3通の手紙 | honya.jp

閉門即是深山 93

3通の手紙

先週、週末から月曜日まで出張をしていた。
郵便ポストを覗くと、3通の手紙が入っていた。いや、もっと入っていたが、宣伝広告の部類と請求書の手紙の内容はここで書いても仕様がないので、3通の手紙とした。宣伝広告の部類の封書は、デカい鋏で封も切らずに私の住所や名前のところをバッサバッサと大胆に切ってゴミ箱に捨てた。請求書は、何かの菓子箱を利用してその中に入れておくことにしている。ほとんどが銀行自動引き落としにしているから、何かがあったときの証明のためにしばらくこの箱に保存しておく。捨てずに、箱にも入れずに封を切った封書が3通あった。

1通目は、私の出版界の先輩にあたるIさんが主催する文源庫からの手紙である。これは、ほぼ毎月送られてくる。3枚くらいのコピー用紙に毎月いろいろなOB編集者の随筆が書かれていて、また、毎月の例会の日時や今月の例会に誰が出席し、どんな面白話をしたかの寸評が綴られている。私も何度か随筆を書かせてもらったが、電話や何かでご依頼があったわけではない。
そのとき書かれている随筆の最後に丸カッコで(次回は、元○○書店の××さんです)と書かれているだけである。と、いうことは、毎月送られてくるこの封書を開けなければ、もしかすると次号は自分かも知れないわけで、ぎりぎりの催促で慌てなければならない。今月の書き手は、元徳間書店のO女史であった。
O女史は、有名作家から貰ったお洒落なネックレスからその作家の想い出話を語っている。私もその有名作家をグラビア取材したことがあった。記憶が定かなのは、話を聞いていた通り4人の作家たちと麻雀をしていた彼の有名作家は、麻雀をしながら寝てしまったのだ。その有名作家は、そんな病気を持っていた。
女史の随筆の中に、気を引かれたことが書いてあった。シチュエーションは忘れたが、どうもその有名作家は、ジャズが好きだったらしくO女史に生のバンドでジャズを歌ってくれと頼んだらしい。私も最近バンドやドラムに凝っているから、この部分に興味を持った。

次の封書は、石川県金沢市千日町3-22と住所が書かれていた。ブルーの封筒である。名のところには、室生犀星記念館とある。
開けてみると私の名宛てで、記念館館長U氏の名が書かれてあった。ほとんどがワープロで書かれている。
タイトルは『北陸新幹線開業記念企画展「犀星と田端文士村」展開催のご案内』とある。
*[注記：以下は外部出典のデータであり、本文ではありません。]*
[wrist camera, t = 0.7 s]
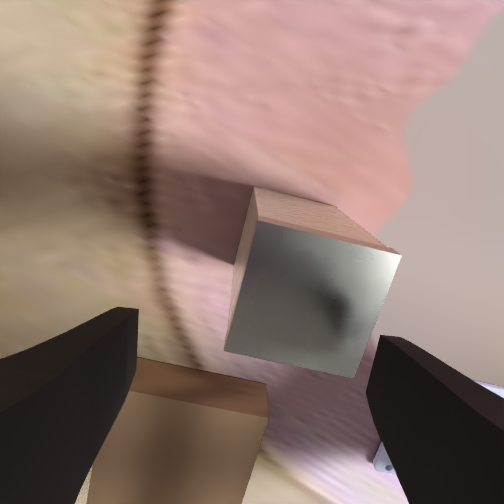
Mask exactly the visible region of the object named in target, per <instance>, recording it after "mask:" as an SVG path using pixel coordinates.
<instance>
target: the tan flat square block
mask: <svg viewBox="0 0 504 504" xmlns="http://www.w3.org/2000/svg"><path fill="white" fill-rule="evenodd" d="M268 420H269V413H268V400H267V388H266V384H264V383H259V382H254V381H249V380H244V379H240V378H235V377H230V376H225V375H220V374H215V373H211V372H206V371H201V370H196V369H191V368H186V367H182V366H177V365H172V364H167V363H162V362H157V361H153V360H148V359H143V358H138V357H137V365H136V372H135V375H134V378H133V381H132V384H131V387H130V389H129V392H128V395H127V397H126V400H125V402H124V404H123V406H122V408H121V410H120V412H119V414H118V416H117V418H116V420H115V422H114V424H113V426H112V428H111V430H110V431H109V433H108V435H107V437H106V439H105V441H104V443H103V445H102V447H101V449H100V451H99V453H98V455H97V457H96V459H95V460H94V462H93V467H92V473H91V479H90V486H89V492H88V498H87V504H242V500H243V497H244V494H245V491H246V488H247V485H248V482H249V479H250V476H251V473H252V469H253V466H254V463H255V460H256V457H257V454H258V451H259V448H260V445H261V442H262V438H263V435H264V432H265V429H266V426H267V423H268Z"/></svg>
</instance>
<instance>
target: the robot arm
mask: <svg viewBox="0 0 504 504" xmlns="http://www.w3.org/2000/svg"><path fill="white" fill-rule="evenodd" d="M138 314H139V309H133V308H124V307H116V308H113V309H111V310H109V311H107V312H105V313H103V314H101V315H99V316H97V317H95V318H93V319H91V320H89V321H87V322H85V323H83V324H81V325H79V326H77V327H75V328H73V329H71V330H69V331H67V332H65V333H63V334H60V335H58V336H56V337H54V338H52V339H49V340H47V341H45V342H43V343H40V344H38V345H36V346H34V347H31V348H29V349H27V350H24V351H21V352H19V353H16V354H14V355H11V356H8V357H5V358H2V359H0V504H75V502H76V499H77V497H78V494H79V492H80V489H81V487H82V485H83V483H84V481H85V479H86V476H87V474H88V472H89V470H90V468H91V466H92V464H93V462H94V460H95V459H96V457H97V455H98V453H99V451H100V449H101V447H102V445H103V443H104V441H105V439H106V437H107V435H108V433H109V431H110V430H111V428H112V426H113V424H114V422H115V420H116V418H117V416H118V414H119V412H120V410H121V408H122V406H123V404H124V402H125V400H126V397H127V395H128V392H129V389H130V387H131V384H132V381H133V378H134V375H135V372H136V365H137V339H138ZM366 396H367V399H368V403H369V407H370V411H371V414H372V417H373V421H374V424H375V426H376V429H377V431H378V434H379V436H380V438H381V441H382V442H381V444H380V446H379V449H378V451H377V453H376V455H375V458H374V460H373V465H374V468H375V470H377V471H379V472H384V473H389V474H395V475H397V477H398V479H399V481H400V484H401V486H402V488H403V490H404V493H405V495H406V497H407V500H408V502H409V504H504V387H502V386H498V385H493V384H489V383H484V382H479V381H474V380H471V379H470V378H468V377H466V376H465V375H463V374H461V373H460V372H458V371H457V370H455V369H453V368H452V367H450V366H448V365H447V364H445V363H444V362H442V361H441V360H439V359H437V358H436V357H434V356H433V355H431V354H429V353H428V352H426V351H425V350H423V349H421V348H420V347H418V346H416V345H414V344H413V343H411V342H409V341H407V340H405V339H403V338H401V337H395V336H385V335H380V338H379V342H378V346H377V350H376V354H375V358H374V362H373V366H372V370H371V374H370V378H369V382H368V386H367V389H366ZM387 465H388V466H387Z"/></svg>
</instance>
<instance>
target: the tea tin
mask: <svg viewBox="0 0 504 504" xmlns="http://www.w3.org/2000/svg"><path fill="white" fill-rule="evenodd" d="M401 256H402V255H400V254H399V253H398V252H396V251H395V250H394V249H392V248H389V247H386V246H385V245H384V244H383V243H381V242H380V241H379V240H378V239H377V238H375V237H374V236H373V235H371V234H370V233H369V232H368V231H366V230H365V229H364V228H362V227H361V226H360V225H359V224H357V223H356V222H355V221H354V220H352V219H351V218H350V217H348V216H347V215H346V214H345V213H343V212H342V211H341V210H340V209H338V208H337V207H335V206H331V205H327V204H323V203H319V202H315V201H311V200H307V199H303V198H299V197H295V196H292V195H288V194H284V193H280V192H276V191H272V190H268V189H264V188H260V187H256V186H254V188H253V192H252V196H251V200H250V204H249V208H248V212H247V216H246V220H245V223H244V227H243V231H242V235H241V239H240V243H239V247H238V251H237V255H236V259H235V263H234V270H233V280H232V290H231V301H230V311H229V321H228V330H227V334H226V338H225V346H224V351H227V352H231V353H236V354H241V355H245V356H250V357H255V358H259V359H264V360H269V361H274V362H278V363H283V364H288V365H292V366H297V367H302V368H306V369H311V370H316V371H321V372H325V373H330V374H335V375H339V376H344V377H349V378H353V379H354V377H355V374H356V372H357V369H358V367H359V364H360V362H361V359H362V356H363V354H364V351H365V349H366V346H367V343H368V341H369V338H370V336H371V333H372V331H373V328H374V325H375V323H376V320H377V318H378V315H379V313H380V310H381V307H382V305H383V302H384V300H385V297H386V295H387V292H388V289H389V286H390V284H391V282H392V279H393V277H394V274H395V271H396V269H397V266H398V263H399V261H400V259H401Z"/></svg>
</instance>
なるほど、このブログにも書いたが、先だって私はご依頼があって田端文士村で講演をしてきた。きっと私の名や住所を室生犀星記念館は、北区田端の文士村記念館から知ったのであろう。
開催期間は、平成27年7月4日(土)から11月8日(日)と記されていた。その下に館長Oさんであろう方のペンの文字で、「この度、展示で菊池寛様を少々紹介させて頂いております。よろしくお願い申し上げます。」と書いてある。
たまたまだが、20年以上前に各社の広告関係者とアメリカに研修旅行に行ったことがあったが、その後、ザリガニの会と称し毎年何回かその仲間たちと飲み会などをしている。ザリガニは、皆で立ち寄ったアメリカのニューオリンズのトレードマークで、その名を会の名前にしている。そのザリガニの会で今年の9月28日から一泊で金沢観光旅行が予定されていた。私も参加の返事を出していた。ちょうど良いが、団体旅行なので皆が興味を持つだろうか、また、ひとりで行くとなるとその時間があるだろうか。館長からのご案内状の他に催事のパンフレットも入っていた。表には、東京の田端の地図の上に芥川龍之介、吉田三郎、中野重治、堀辰雄、荻原朔太郎、菊池寛、室生犀星の名と顔のイラストが画かれている。裏面には、
「東京都北区田端はかつて、文士や芸術家が多く暮らしていた郊外のまちでした。彼らは互いに行き来して生活を謳歌し、さながら一つのコミュニティを形成しているようであったことから、後に『田端文士村(もしくは文士芸術家村)』と呼ばれるようになりました。おもに明治末期から昭和前期のころのことです。(中略)本展示では、田端時代における犀星の人生模様と、それを彩った交友関係を紹介します。現代と比べると人と人との距離がもっと近かった、当時の文壇の雰囲気も同時に感じていただければ幸いです。」と紹介されている。室生犀星記念館は、金沢駅東口から北陸鉄道バスで「片町」下車徒歩6分。9時半から17時まで、会期中は、無休と書かれてある。有料だが、安い!詳しく知りたい方は、076-245-1108に電話をされると良い。

もう1通は、高松市の菊池寛顕彰会からである。菊池寛顕彰会会員各位宛てで
会長からの「お知らせとお願い」と題して、「今年の文学展は8月29日から始まります。当日、9時30分からのオープニングセレモニーの後、3階会議室で菊池夏樹名誉館長を囲んで、『近頃の小説のことなど』につき10時30分からお話を伺う会を計画しております。貴重な機会であり、初めての試みですので、是非お大勢の方のご参加をお願いいたします。」
とあった。文学展は、高松市で毎年催されている。今年は「夏目漱石」がテーマである。毎年6月の終わりか7月におこなわれていたが、今年だけは、会場の都合があったらしい。当日市長と並んで、紅白のテープを白い手袋を嵌めてカットする。10分くらい喋って終わる。そのために私は、前日に高松に入る。
今回は、別に囲まれて話をするらしい。現役時代は、いろいろな新しい作家の小説を読んでいたが、最近は、好きな作家しか読まなくなった。出来るかな?